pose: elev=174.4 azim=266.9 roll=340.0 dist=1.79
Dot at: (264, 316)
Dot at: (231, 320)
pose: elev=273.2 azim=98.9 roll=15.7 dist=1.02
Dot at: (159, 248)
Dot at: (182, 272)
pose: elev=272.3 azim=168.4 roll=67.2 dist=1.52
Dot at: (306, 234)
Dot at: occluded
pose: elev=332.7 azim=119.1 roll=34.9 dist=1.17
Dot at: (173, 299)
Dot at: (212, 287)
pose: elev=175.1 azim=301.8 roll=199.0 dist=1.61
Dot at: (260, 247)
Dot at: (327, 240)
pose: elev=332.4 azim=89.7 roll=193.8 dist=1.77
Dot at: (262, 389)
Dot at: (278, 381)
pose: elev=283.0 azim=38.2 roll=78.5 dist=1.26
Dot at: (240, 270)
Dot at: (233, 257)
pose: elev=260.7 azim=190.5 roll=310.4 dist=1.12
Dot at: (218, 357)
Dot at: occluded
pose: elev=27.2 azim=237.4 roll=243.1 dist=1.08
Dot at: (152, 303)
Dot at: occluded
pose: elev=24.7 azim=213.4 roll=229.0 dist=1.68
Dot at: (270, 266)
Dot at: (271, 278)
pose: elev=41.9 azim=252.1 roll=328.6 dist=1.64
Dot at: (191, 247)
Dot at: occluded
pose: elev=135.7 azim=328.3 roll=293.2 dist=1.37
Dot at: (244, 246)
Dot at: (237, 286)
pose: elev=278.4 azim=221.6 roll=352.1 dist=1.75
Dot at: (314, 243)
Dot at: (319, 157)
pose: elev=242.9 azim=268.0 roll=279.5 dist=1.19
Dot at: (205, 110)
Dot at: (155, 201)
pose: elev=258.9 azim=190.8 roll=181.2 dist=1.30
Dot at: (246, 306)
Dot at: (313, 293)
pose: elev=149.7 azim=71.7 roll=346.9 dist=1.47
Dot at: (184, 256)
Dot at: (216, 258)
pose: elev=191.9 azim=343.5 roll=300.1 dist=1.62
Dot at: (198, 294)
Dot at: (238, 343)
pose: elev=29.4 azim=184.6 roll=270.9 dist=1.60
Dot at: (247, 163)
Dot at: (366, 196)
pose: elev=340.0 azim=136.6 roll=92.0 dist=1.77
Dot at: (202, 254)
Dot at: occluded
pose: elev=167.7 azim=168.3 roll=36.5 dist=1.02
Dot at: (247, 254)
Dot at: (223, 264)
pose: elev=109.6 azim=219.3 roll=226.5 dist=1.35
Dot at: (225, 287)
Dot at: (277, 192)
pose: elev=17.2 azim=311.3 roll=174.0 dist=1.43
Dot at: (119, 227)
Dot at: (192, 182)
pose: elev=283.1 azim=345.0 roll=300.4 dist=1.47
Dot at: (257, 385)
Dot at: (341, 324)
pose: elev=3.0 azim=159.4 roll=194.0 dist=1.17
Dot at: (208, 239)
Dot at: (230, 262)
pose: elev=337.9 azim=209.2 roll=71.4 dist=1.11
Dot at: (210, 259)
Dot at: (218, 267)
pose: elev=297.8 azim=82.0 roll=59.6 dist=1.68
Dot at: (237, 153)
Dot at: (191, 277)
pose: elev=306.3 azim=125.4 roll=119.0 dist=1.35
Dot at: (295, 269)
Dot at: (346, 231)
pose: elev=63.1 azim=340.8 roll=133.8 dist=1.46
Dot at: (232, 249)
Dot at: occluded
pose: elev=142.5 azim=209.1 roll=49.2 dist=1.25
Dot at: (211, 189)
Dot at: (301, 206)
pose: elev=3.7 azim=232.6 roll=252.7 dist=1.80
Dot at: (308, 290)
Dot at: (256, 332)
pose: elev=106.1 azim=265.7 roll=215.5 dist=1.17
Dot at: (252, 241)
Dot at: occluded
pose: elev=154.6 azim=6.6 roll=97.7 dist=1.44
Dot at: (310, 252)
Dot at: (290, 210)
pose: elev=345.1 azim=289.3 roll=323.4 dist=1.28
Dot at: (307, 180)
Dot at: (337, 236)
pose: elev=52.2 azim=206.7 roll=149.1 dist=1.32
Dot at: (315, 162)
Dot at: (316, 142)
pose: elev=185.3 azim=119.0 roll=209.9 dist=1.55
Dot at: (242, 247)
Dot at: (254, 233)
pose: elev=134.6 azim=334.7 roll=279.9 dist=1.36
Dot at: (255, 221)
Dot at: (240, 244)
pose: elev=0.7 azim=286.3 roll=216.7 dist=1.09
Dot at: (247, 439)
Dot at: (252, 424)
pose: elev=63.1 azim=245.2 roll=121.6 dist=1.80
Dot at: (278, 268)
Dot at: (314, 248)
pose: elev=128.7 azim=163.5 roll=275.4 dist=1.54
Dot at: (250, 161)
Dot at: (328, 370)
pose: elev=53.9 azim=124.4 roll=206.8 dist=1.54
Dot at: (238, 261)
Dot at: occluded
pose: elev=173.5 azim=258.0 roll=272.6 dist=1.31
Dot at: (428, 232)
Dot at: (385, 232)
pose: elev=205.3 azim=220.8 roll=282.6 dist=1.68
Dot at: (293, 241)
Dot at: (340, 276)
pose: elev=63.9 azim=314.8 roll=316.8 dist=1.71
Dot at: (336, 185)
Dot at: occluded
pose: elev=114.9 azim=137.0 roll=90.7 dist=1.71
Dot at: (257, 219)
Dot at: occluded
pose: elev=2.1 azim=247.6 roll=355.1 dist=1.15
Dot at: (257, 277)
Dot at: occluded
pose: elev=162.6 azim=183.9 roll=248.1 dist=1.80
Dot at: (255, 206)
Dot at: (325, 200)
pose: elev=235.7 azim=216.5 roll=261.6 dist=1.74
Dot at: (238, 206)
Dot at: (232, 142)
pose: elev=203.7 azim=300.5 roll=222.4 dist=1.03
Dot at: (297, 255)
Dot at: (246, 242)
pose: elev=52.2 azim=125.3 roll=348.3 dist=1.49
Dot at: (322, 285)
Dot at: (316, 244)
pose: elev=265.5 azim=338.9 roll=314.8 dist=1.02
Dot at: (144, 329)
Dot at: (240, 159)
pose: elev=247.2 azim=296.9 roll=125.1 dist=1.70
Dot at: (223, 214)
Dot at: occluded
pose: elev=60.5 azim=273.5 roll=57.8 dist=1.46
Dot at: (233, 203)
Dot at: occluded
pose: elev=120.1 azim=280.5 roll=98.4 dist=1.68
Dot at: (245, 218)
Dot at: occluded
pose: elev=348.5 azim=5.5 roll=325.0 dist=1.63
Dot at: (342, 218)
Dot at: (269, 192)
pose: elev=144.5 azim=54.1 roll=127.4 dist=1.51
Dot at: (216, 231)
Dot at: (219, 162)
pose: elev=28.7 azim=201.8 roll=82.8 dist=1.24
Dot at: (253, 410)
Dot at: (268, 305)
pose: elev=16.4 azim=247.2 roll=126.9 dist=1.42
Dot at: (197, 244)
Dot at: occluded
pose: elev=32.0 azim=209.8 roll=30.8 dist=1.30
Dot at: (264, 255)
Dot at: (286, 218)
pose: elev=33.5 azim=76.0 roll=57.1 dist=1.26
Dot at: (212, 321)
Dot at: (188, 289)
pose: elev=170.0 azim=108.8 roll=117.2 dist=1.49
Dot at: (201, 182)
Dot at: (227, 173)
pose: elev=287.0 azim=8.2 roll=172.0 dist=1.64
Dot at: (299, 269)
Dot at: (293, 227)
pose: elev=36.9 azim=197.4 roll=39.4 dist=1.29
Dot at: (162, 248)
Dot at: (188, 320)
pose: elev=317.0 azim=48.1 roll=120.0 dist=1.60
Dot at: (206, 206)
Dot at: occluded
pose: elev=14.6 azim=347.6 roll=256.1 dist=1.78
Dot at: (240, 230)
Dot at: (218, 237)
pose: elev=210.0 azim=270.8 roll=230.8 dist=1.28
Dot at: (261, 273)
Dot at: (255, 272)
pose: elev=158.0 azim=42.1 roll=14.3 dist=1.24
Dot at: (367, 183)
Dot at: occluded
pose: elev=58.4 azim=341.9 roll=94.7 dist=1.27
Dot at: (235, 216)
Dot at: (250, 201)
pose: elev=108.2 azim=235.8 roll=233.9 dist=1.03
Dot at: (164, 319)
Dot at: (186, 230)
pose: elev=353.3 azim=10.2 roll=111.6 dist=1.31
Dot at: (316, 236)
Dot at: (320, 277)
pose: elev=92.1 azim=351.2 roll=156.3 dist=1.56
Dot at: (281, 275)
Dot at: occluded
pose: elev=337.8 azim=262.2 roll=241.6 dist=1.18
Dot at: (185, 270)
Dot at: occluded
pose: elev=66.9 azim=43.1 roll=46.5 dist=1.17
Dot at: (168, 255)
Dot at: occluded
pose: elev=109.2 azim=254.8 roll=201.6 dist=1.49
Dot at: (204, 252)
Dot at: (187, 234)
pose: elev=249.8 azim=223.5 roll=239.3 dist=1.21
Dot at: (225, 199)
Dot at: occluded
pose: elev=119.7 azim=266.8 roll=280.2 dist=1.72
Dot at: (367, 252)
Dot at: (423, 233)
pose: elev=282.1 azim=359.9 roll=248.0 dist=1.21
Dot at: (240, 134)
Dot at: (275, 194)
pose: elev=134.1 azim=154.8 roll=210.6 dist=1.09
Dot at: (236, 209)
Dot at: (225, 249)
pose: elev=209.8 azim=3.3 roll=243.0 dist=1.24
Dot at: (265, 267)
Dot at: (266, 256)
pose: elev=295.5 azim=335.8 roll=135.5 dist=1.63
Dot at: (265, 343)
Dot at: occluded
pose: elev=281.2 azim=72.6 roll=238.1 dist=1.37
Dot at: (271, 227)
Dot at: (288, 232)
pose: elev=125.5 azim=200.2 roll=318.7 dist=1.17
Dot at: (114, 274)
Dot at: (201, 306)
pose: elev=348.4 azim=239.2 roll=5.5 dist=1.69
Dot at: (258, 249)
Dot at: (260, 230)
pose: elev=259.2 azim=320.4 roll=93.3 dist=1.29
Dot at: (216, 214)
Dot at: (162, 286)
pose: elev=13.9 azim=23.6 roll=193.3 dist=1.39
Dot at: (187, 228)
-*-*-
#### Task instructions
Reproduce the items above verbatim, from the first line of the items through the line holding "Dot at: (271, 278)", with that line included.

#### Task result
pose: elev=174.4 azim=266.9 roll=340.0 dist=1.79
Dot at: (264, 316)
Dot at: (231, 320)
pose: elev=273.2 azim=98.9 roll=15.7 dist=1.02
Dot at: (159, 248)
Dot at: (182, 272)
pose: elev=272.3 azim=168.4 roll=67.2 dist=1.52
Dot at: (306, 234)
Dot at: occluded
pose: elev=332.7 azim=119.1 roll=34.9 dist=1.17
Dot at: (173, 299)
Dot at: (212, 287)
pose: elev=175.1 azim=301.8 roll=199.0 dist=1.61
Dot at: (260, 247)
Dot at: (327, 240)
pose: elev=332.4 azim=89.7 roll=193.8 dist=1.77
Dot at: (262, 389)
Dot at: (278, 381)
pose: elev=283.0 azim=38.2 roll=78.5 dist=1.26
Dot at: (240, 270)
Dot at: (233, 257)
pose: elev=260.7 azim=190.5 roll=310.4 dist=1.12
Dot at: (218, 357)
Dot at: occluded
pose: elev=27.2 azim=237.4 roll=243.1 dist=1.08
Dot at: (152, 303)
Dot at: occluded
pose: elev=24.7 azim=213.4 roll=229.0 dist=1.68
Dot at: (270, 266)
Dot at: (271, 278)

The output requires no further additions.